Alfred L. Cralle, an African American businessman, invented the ice cream scoop in 1897.
Thanks to Cralle, today the ice cream scoop is a common household utensil and its invention did much to make ice cream a popular dessert around the world.
While working at a hotel, Cralle observed the difficulty ice cream servers had scooping ice cream having to use two utensils to get it from sticking to the utensil.
Born on September 4, 1866, in Kenbridge, Lunenburg County, Virginia, Cralle worked for his father in the carpentry trade as a young man.
According to BlackPast, Cralle left for Washington D.C. where he attended Wayland Seminary, a branch of the National Theological Institute, founded by the American Baptist Home Mission Society immediately after the Civil War to help educate newly freed African Americans.
Cralle went on to Pittsburgh, Pennsylvania and worked as a porter at a drugstore and at a hotel. It was during his work at the hotel that he developed the idea of the ice cream scoop.
He had seen ice cream servers struggle to get the confection desired by the customer into the cone they were usually holding. He noticed that the ice cream sticks to spoons and ladles, usually requiring the server to use two hands and at least two separate implements to serve customers.

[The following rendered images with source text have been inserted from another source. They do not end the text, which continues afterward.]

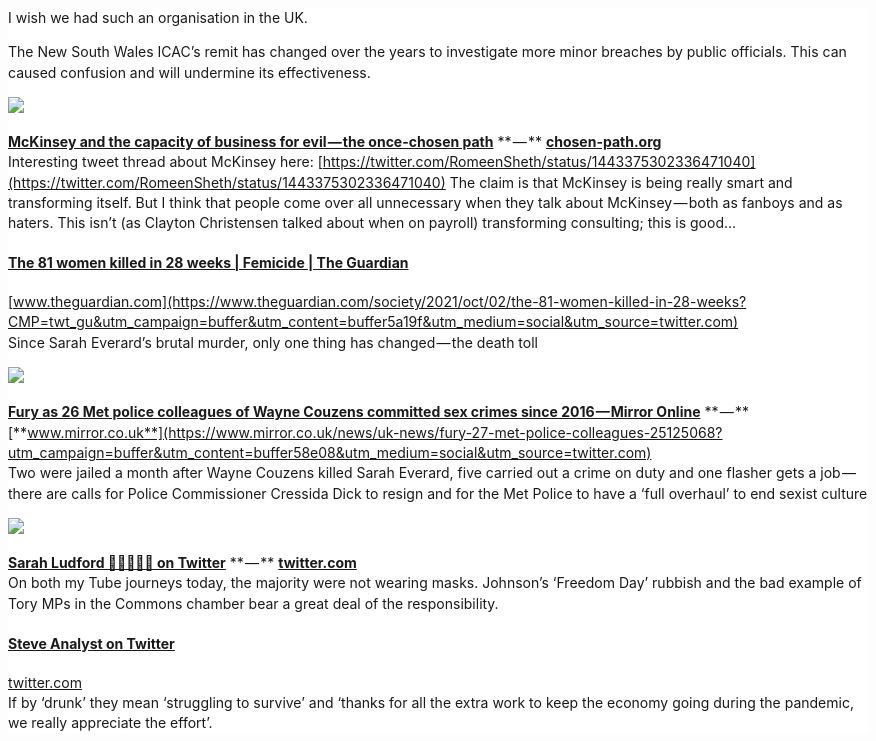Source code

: I wish we had such an organisation in the UK.

The New South Wales ICAC’s remit has changed over the years to investigate more minor breaches by public officials. This can caused confusion and will undermine its effectiveness.

![](https://cdn-images-1.medium.com/proxy/0*sDqM8qKb9fwd2oWN)

[**McKinsey and the capacity of business for evil — the once-chosen path**](https://chosen-path.org/2021/10/01/mckinsey-and-the-capacity-of-business-for-evil/?utm_campaign=Transduction%20-%20leading%20transformation&utm_medium=email&utm_source=Revue%20newsletter) ** — ** [**chosen-path.org**](https://chosen-path.org/2021/10/01/mckinsey-and-the-capacity-of-business-for-evil/)   
 Interesting tweet thread about McKinsey here: [https://twitter.com/RomeenSheth/status/1443375302336471040](https://twitter.com/RomeenSheth/status/1443375302336471040) The claim is that McKinsey is being really smart and transforming itself. But I think that people come over all unnecessary when they talk about McKinsey — both as fanboys and as haters. This isn’t (as Clayton Christensen talked about when on payroll) transforming consulting; this is good…

#### [The 81 women killed in 28 weeks | Femicide | The Guardian](https://www.theguardian.com/society/2021/oct/02/the-81-women-killed-in-28-weeks?CMP=twt_gu&utm_campaign=buffer&utm_content=buffer5a19f&utm_medium=social&utm_source=twitter.com)

[www.theguardian.com](https://www.theguardian.com/society/2021/oct/02/the-81-women-killed-in-28-weeks?CMP=twt_gu&utm_campaign=buffer&utm_content=buffer5a19f&utm_medium=social&utm_source=twitter.com)   
 Since Sarah Everard’s brutal murder, only one thing has changed — the death toll

![](https://cdn-images-1.medium.com/proxy/0*KuuWmJJxGDj8_-ye)

[**Fury as 26 Met police colleagues of Wayne Couzens committed sex crimes since 2016 — Mirror Online**](https://www.mirror.co.uk/news/uk-news/fury-27-met-police-colleagues-25125068?utm_campaign=buffer&utm_content=buffer58e08&utm_medium=social&utm_source=twitter.com) ** — ** [**www.mirror.co.uk**](https://www.mirror.co.uk/news/uk-news/fury-27-met-police-colleagues-25125068?utm_campaign=buffer&utm_content=buffer58e08&utm_medium=social&utm_source=twitter.com)   
 Two were jailed a month after Wayne Couzens killed Sarah Everard, five carried out a crime on duty and one flasher gets a job — there are calls for Police Commissioner Cressida Dick to resign and for the Met Police to have a ‘full overhaul’ to end sexist culture

![](https://cdn-images-1.medium.com/proxy/0*GhAVOwi9Fe0v9eSk)

[**Sarah Ludford 🔶🇬🇧🇪🇺 on Twitter**](https://twitter.com/SarahLudford/status/1445160370692366339?utm_campaign=Transduction%20-%20leading%20transformation&utm_medium=email&utm_source=Revue%20newsletter) ** — ** [**twitter.com**](https://twitter.com/SarahLudford/status/1445160370692366339)   
 On both my Tube journeys today, the majority were not wearing masks. Johnson’s ‘Freedom Day’ rubbish and the bad example of Tory MPs in the Commons chamber bear a great deal of the responsibility.

#### [Steve Analyst on Twitter](https://twitter.com/EmporersNewC/status/1445144454701191170?utm_campaign=Transduction%20-%20leading%20transformation&utm_medium=email&utm_source=Revue%20newsletter)

[twitter.com](https://twitter.com/EmporersNewC/status/1445144454701191170)   
 If by ‘drunk’ they mean ‘struggling to survive’ and ‘thanks for all the extra work to keep the economy going during the pandemic, we really appreciate the effort’.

Meanwhile, Cralle had developed an interest in mechanics while working with his father so he created a mechanical device now known as the ice cream scoop. He applied for and received a patent on February 2, 1897, with Patent #576395.
Thirty-year-old Cralle made the “Ice Cream Molder and Disher” which he designed to keep ice cream and other foods from sticking and the invention spread all across the United States.
His invention could be operated with one hand. The Mold and Disher was strong, durable, effective, and inexpensive and it could be constructed in almost any desired shape, such as a cone or a mound, with no delicate parts that could break or malfunction.
Cralle became a successful Pittsburgh business promoter and worked as the assistant manager of the Afro-American Financial, Accumulating, Merchandise, and Business Association in Pittsburgh.
Even though he developed and patented the first ice cream scoop, Cralle profited little or nothing from his invention.
He later experienced some harrowing tragedies. His wife and one of his daughters died in 1918 of a communicable disease. In 1920, he lost his only son to another disease. Later in 1920, Cralle himself was killed in an automobile accident in Pittsburgh, Pennsylvania leaving behind his only surviving daughter Anna Cralle.